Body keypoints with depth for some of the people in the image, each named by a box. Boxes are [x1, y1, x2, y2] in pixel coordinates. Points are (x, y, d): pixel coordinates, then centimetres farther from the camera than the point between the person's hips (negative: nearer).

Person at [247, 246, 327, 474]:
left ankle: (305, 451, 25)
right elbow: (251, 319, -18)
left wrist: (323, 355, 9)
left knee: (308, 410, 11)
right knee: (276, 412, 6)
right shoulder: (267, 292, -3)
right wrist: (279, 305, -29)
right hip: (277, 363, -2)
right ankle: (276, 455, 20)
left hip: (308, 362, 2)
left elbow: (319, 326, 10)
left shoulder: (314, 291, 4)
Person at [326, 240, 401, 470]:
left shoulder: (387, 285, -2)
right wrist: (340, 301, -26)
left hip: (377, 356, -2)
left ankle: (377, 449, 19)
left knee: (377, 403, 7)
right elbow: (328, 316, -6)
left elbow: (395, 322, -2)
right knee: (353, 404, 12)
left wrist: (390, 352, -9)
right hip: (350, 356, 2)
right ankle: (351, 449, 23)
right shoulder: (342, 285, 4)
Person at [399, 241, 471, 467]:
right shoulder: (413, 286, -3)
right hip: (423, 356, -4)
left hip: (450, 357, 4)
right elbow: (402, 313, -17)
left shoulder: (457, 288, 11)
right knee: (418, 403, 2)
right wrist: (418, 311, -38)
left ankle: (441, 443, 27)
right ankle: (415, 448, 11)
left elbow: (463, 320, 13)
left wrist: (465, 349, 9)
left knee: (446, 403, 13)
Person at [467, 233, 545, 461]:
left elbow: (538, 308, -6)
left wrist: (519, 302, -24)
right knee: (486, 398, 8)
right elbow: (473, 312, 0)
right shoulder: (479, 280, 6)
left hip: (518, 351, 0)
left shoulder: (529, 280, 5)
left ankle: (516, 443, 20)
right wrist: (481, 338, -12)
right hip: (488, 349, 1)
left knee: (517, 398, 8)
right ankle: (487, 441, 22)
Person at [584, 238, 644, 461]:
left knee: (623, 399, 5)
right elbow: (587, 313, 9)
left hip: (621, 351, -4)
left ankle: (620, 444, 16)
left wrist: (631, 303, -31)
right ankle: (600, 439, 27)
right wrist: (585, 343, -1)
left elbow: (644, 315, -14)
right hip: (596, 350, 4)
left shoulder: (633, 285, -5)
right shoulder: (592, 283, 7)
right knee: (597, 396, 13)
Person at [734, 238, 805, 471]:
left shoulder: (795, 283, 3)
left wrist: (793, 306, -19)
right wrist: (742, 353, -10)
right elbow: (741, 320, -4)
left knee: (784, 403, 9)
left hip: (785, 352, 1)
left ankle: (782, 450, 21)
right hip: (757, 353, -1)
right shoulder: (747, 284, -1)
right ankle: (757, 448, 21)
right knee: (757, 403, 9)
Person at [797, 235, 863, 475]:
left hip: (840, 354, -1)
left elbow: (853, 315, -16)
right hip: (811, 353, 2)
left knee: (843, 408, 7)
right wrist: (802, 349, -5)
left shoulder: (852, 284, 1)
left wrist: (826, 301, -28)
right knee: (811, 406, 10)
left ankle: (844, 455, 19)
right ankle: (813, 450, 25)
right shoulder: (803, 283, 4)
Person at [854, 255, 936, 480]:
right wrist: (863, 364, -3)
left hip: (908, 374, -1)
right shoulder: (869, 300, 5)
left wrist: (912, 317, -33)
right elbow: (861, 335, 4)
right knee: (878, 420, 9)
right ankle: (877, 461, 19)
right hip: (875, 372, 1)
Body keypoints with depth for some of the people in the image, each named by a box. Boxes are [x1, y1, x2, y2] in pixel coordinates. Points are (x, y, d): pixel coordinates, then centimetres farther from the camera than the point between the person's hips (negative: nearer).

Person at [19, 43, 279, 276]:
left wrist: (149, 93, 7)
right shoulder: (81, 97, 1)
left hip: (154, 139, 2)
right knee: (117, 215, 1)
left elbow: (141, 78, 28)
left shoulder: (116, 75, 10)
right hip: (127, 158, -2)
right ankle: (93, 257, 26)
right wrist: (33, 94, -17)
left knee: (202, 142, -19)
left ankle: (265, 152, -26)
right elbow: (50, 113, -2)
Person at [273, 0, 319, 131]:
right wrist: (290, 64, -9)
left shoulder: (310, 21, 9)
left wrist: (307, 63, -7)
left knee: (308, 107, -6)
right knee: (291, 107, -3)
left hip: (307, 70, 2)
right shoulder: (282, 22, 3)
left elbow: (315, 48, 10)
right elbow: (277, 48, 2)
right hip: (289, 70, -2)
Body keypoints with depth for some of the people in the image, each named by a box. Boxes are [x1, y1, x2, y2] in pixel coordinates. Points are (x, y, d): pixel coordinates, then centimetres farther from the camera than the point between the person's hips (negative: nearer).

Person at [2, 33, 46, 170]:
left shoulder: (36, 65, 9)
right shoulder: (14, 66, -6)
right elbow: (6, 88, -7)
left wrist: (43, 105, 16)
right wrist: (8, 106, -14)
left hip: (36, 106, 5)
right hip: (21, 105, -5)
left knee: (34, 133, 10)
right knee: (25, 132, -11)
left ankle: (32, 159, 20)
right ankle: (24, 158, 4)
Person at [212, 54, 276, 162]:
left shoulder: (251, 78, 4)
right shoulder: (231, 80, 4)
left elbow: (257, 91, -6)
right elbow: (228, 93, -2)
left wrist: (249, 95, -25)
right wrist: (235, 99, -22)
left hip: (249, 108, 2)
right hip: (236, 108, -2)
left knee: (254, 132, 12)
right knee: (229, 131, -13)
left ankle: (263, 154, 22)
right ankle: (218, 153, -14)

* * * * * * * * *

**Work required**
Exactly as it appears above, retype the material in full.

**Written solution**
Body keypoints with depth for some of the people in the image, each named by a box. Boxes are [x1, y1, x2, y2] in pixel coordinates. Points are (x, y, d): pixel coordinates, then centimetres farther from the camera than the point between the person's hips (negative: nearer).

Person at [247, 246, 327, 474]:
left ankle: (305, 451, 25)
right elbow: (251, 319, -18)
left wrist: (323, 355, 9)
left knee: (308, 410, 11)
right knee: (276, 412, 6)
right shoulder: (267, 292, -3)
right wrist: (279, 305, -29)
right hip: (277, 363, -2)
right ankle: (276, 455, 20)
left hip: (308, 362, 2)
left elbow: (319, 326, 10)
left shoulder: (314, 291, 4)
Person at [326, 240, 401, 470]:
left shoulder: (387, 285, -2)
right wrist: (340, 301, -26)
left hip: (377, 356, -2)
left ankle: (377, 449, 19)
left knee: (377, 403, 7)
right elbow: (328, 316, -6)
left elbow: (395, 322, -2)
right knee: (353, 404, 12)
left wrist: (390, 352, -9)
right hip: (350, 356, 2)
right ankle: (351, 449, 23)
right shoulder: (342, 285, 4)
Person at [399, 241, 471, 467]:
right shoulder: (413, 286, -3)
right hip: (423, 356, -4)
left hip: (450, 357, 4)
right elbow: (402, 313, -17)
left shoulder: (457, 288, 11)
right knee: (418, 403, 2)
right wrist: (418, 311, -38)
left ankle: (441, 443, 27)
right ankle: (415, 448, 11)
left elbow: (463, 320, 13)
left wrist: (465, 349, 9)
left knee: (446, 403, 13)
Person at [467, 233, 545, 461]:
left elbow: (538, 308, -6)
left wrist: (519, 302, -24)
right knee: (486, 398, 8)
right elbow: (473, 312, 0)
right shoulder: (479, 280, 6)
left hip: (518, 351, 0)
left shoulder: (529, 280, 5)
left ankle: (516, 443, 20)
right wrist: (481, 338, -12)
right hip: (488, 349, 1)
left knee: (517, 398, 8)
right ankle: (487, 441, 22)
Person at [584, 238, 644, 461]:
left knee: (623, 399, 5)
right elbow: (587, 313, 9)
left hip: (621, 351, -4)
left ankle: (620, 444, 16)
left wrist: (631, 303, -31)
right ankle: (600, 439, 27)
right wrist: (585, 343, -1)
left elbow: (644, 315, -14)
right hip: (596, 350, 4)
left shoulder: (633, 285, -5)
right shoulder: (592, 283, 7)
right knee: (597, 396, 13)
Person at [734, 238, 805, 471]:
left shoulder: (795, 283, 3)
left wrist: (793, 306, -19)
right wrist: (742, 353, -10)
right elbow: (741, 320, -4)
left knee: (784, 403, 9)
left hip: (785, 352, 1)
left ankle: (782, 450, 21)
right hip: (757, 353, -1)
right shoulder: (747, 284, -1)
right ankle: (757, 448, 21)
right knee: (757, 403, 9)
Person at [797, 235, 863, 475]:
left hip: (840, 354, -1)
left elbow: (853, 315, -16)
right hip: (811, 353, 2)
left knee: (843, 408, 7)
right wrist: (802, 349, -5)
left shoulder: (852, 284, 1)
left wrist: (826, 301, -28)
right knee: (811, 406, 10)
left ankle: (844, 455, 19)
right ankle: (813, 450, 25)
right shoulder: (803, 283, 4)
Person at [854, 255, 936, 480]:
right wrist: (863, 364, -3)
left hip: (908, 374, -1)
right shoulder: (869, 300, 5)
left wrist: (912, 317, -33)
right elbow: (861, 335, 4)
right knee: (878, 420, 9)
right ankle: (877, 461, 19)
right hip: (875, 372, 1)
Body keypoints with depth for some of the people in the image, each named by a box. Boxes are [x1, y1, x2, y2] in pixel coordinates. Points are (x, y, d): pixel coordinates, then centimetres farther from the camera than the point between the person's hips (negative: nearer).

Person at [19, 43, 279, 276]:
left wrist: (149, 93, 7)
right shoulder: (81, 97, 1)
left hip: (154, 139, 2)
right knee: (117, 215, 1)
left elbow: (141, 78, 28)
left shoulder: (116, 75, 10)
right hip: (127, 158, -2)
right ankle: (93, 257, 26)
right wrist: (33, 94, -17)
left knee: (202, 142, -19)
left ankle: (265, 152, -26)
right elbow: (50, 113, -2)
Person at [273, 0, 319, 131]:
right wrist: (290, 64, -9)
left shoulder: (310, 21, 9)
left wrist: (307, 63, -7)
left knee: (308, 107, -6)
right knee: (291, 107, -3)
left hip: (307, 70, 2)
right shoulder: (282, 22, 3)
left elbow: (315, 48, 10)
right elbow: (277, 48, 2)
right hip: (289, 70, -2)
Body keypoints with depth for some of the people in the image, each named by a box. Boxes are [x1, y1, x2, y2] in pixel coordinates. Points are (x, y, d): pixel coordinates, then centimetres farther from the camera than the point between the person's hips (negative: nearer).

Person at [2, 33, 46, 170]:
left shoulder: (36, 65, 9)
right shoulder: (14, 66, -6)
right elbow: (6, 88, -7)
left wrist: (43, 105, 16)
right wrist: (8, 106, -14)
left hip: (36, 106, 5)
right hip: (21, 105, -5)
left knee: (34, 133, 10)
right knee: (25, 132, -11)
left ankle: (32, 159, 20)
right ankle: (24, 158, 4)
Person at [212, 54, 276, 162]:
left shoulder: (251, 78, 4)
right shoulder: (231, 80, 4)
left elbow: (257, 91, -6)
right elbow: (228, 93, -2)
left wrist: (249, 95, -25)
right wrist: (235, 99, -22)
left hip: (249, 108, 2)
right hip: (236, 108, -2)
left knee: (254, 132, 12)
right knee: (229, 131, -13)
left ankle: (263, 154, 22)
right ankle: (218, 153, -14)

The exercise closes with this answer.